# fix cracked radiator or buy new?



## erik2282 (May 17, 2005)

97 altima 2.4L

Saw coolant on driveway. Opened hood and saw green coolant along the top of the radiator (look on your own car and you will see what I'm talking about, its the the plastic top part of the radiator). Ran engine until it reached normal operating temp. Inspected radiator and saw where the leak was coming from. The crack is about 2 inches long and about an 1 1/2 inch under the small neck where the radiator cap is. If i put my hand on the the radiator cap and put push down, it stops leaking cuz the small crack is closed. That got me thinkin that maybe I could seal it up. My question is, Is there a way to repair this without having to purchase a new radiator? Like maybe some kind of high-temp epoxy or something like that? I'm not sure if I want to go this route, though, cuz maybe the opoxy or whatever wont hold and it'll just blow right thru it, I dunno.... I'd really appreciate you guys' comments and responses. 
If you guys dont think that sealing it up would be a good idea and I should buy a new one, then you guys reccomend me some places to get a good deal on a quality radiator replacement. I dont want a alum raditor I want a regular one, oem if possible, but generic would be ok too as long is it a good quality.

sorry for the long post
thanks you guys.

erik


----------



## Darktide (Jul 29, 2004)

sealing up radiators isn't a good idea. Anything you use to seal it up could possilbe get into the cooling system and cause issues. Replacing the radiator is the best idea. Not to mention its pretty hard to seal one. Normally the best way is to have it welded shut but that could be expensive.

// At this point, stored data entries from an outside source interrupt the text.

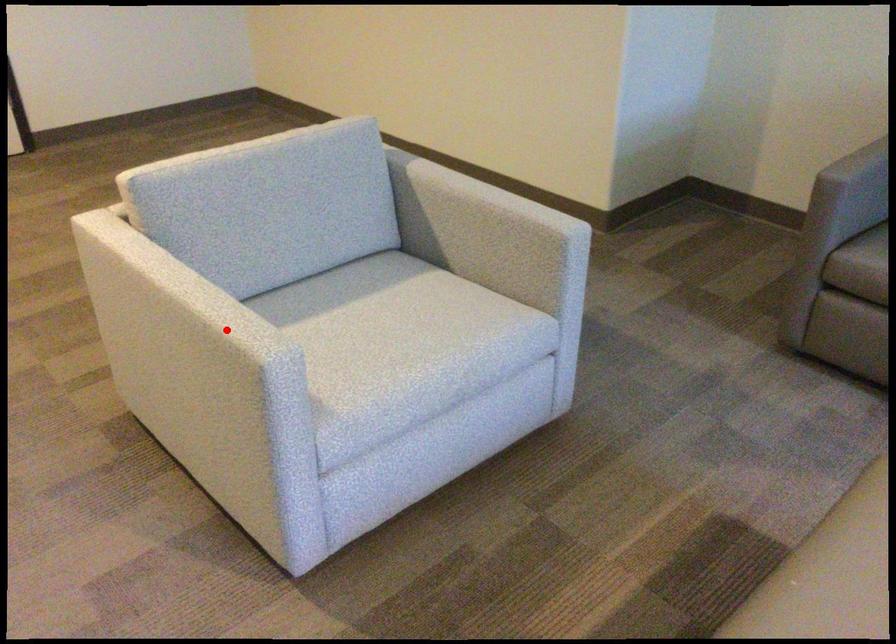
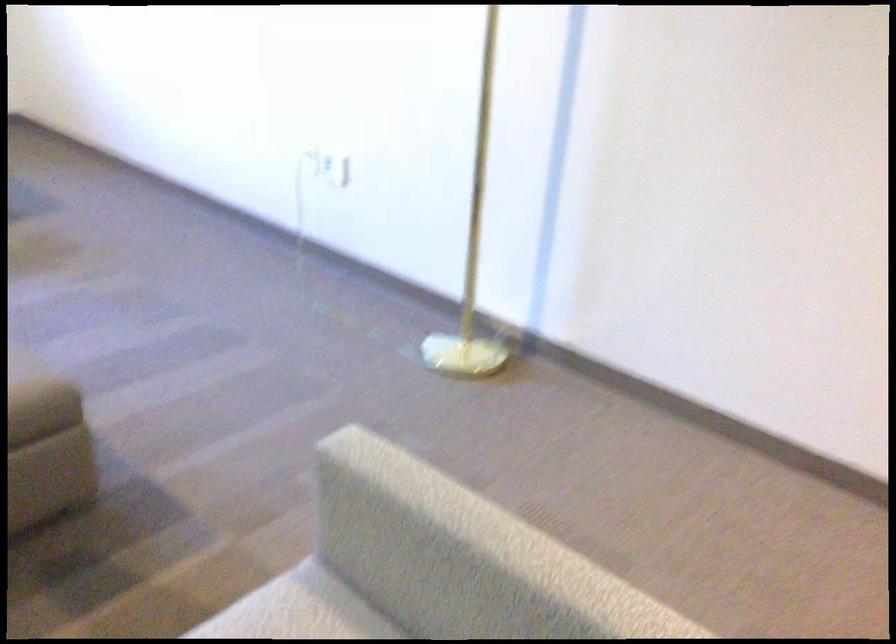
Question: I am providing you with two images of the same scene from different viewpoints. A red point is shown in image1. For the corresponding object point in image2, is it positioned nearer or farther from the camera?

Choices:
 (A) Nearer
 (B) Farther

Answer: (A)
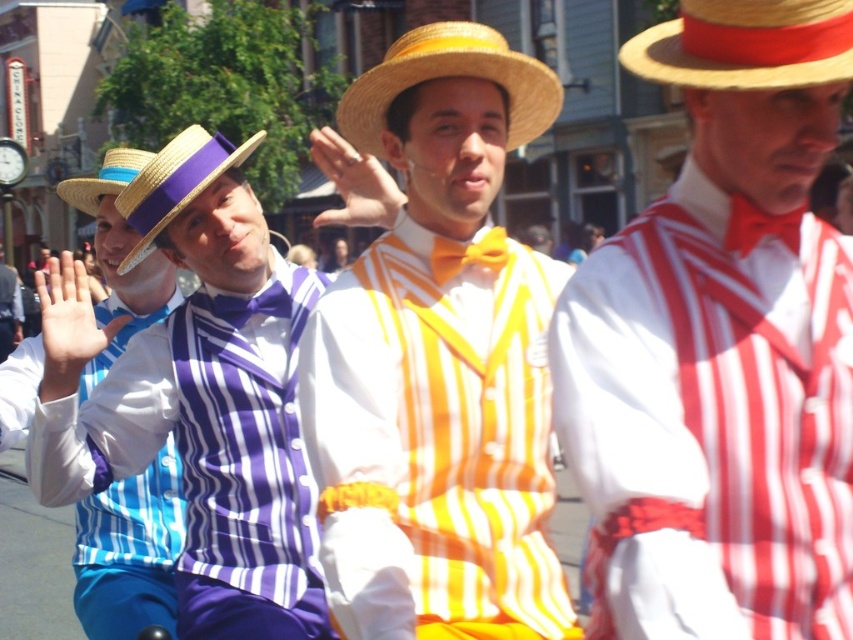
Is red and white striped shirt at center thinner than matte straw cowboy hat at upper right?

Correct, red and white striped shirt at center's width is less than matte straw cowboy hat at upper right's.

Does red and white striped shirt at center appear under matte straw cowboy hat at upper right?

Yes.

Find the location of `red and white striped shirt at center`. red and white striped shirt at center is located at coordinates (720, 348).

Image resolution: width=853 pixels, height=640 pixels. What are the coordinates of `red and white striped shirt at center` in the screenshot? It's located at (720, 348).

Consider the image. Is yellow striped vest at center smaller than matte purple vest at center?

Yes.

Where is `yellow striped vest at center`? The image size is (853, 640). yellow striped vest at center is located at coordinates (438, 364).

Who is more distant from viewer, (x=440, y=596) or (x=256, y=301)?

Point (x=256, y=301)

The width and height of the screenshot is (853, 640). What do you see at coordinates (438, 364) in the screenshot? I see `yellow striped vest at center` at bounding box center [438, 364].

Where is `yellow striped vest at center`? The width and height of the screenshot is (853, 640). yellow striped vest at center is located at coordinates (438, 364).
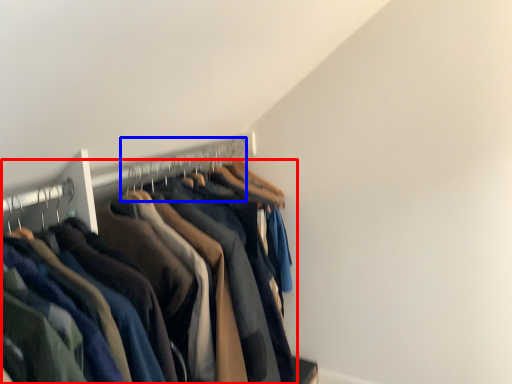
Question: Among these objects, which one is nearest to the camera, trousers (highlighted by a red box) or hanger (highlighted by a blue box)?

Choices:
 (A) trousers
 (B) hanger

Answer: (A)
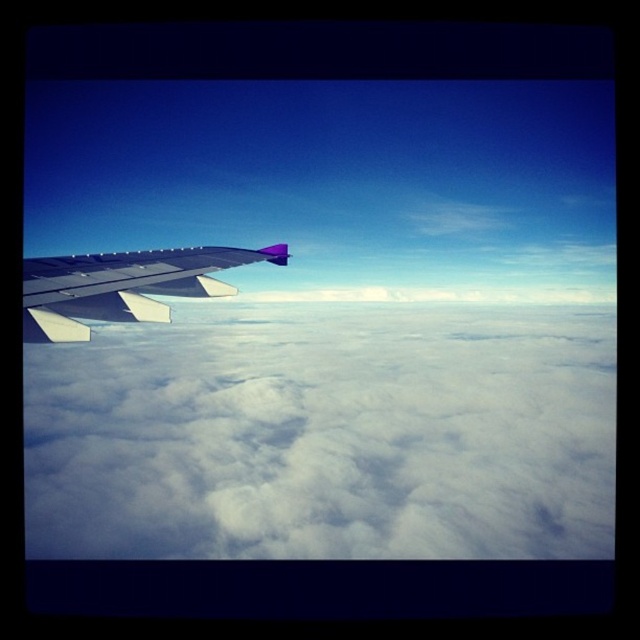
You are a passenger sitting by the window and notice the white fluffy cloud at left and the metallic silver wing at left. Which object is closer to the right edge of the window?

The white fluffy cloud at left is positioned on the right side of the metallic silver wing at left, so it is closer to the right edge of the window.

You are a passenger sitting by the window in the airplane. You notice two points marked on the window. One is at coordinate point (374, 532) and the other is at point (188, 291). Which point is closer to your eyes?

Point (374, 532) is closer to your eyes because it is further to the viewer than point (188, 291).

You are a passenger sitting by the window in an airplane. You see the white fluffy cloud at left and the metallic silver wing at left outside. Which object is closer to your eyes?

The white fluffy cloud at left is closer to your eyes because it is positioned further to the viewer than the metallic silver wing at left.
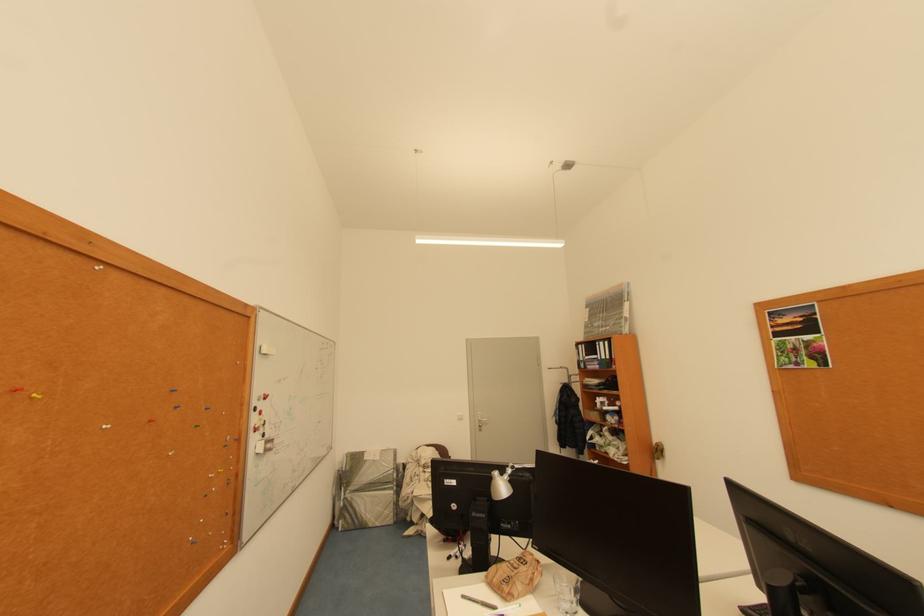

Good luck with it though (sorry for being random, its 5am and i've slept 3 hours)


Darktide


----------



## erik2282 (May 17, 2005)

thanks for your response darktide.

i bought a new one ebay for 70 bucks. should be in late this week or early next week. for now Im driving my moms old ford windstar to work and stuff.. eewww...lol.... i cant wait to get my alty back on the road.:fluffy:


----------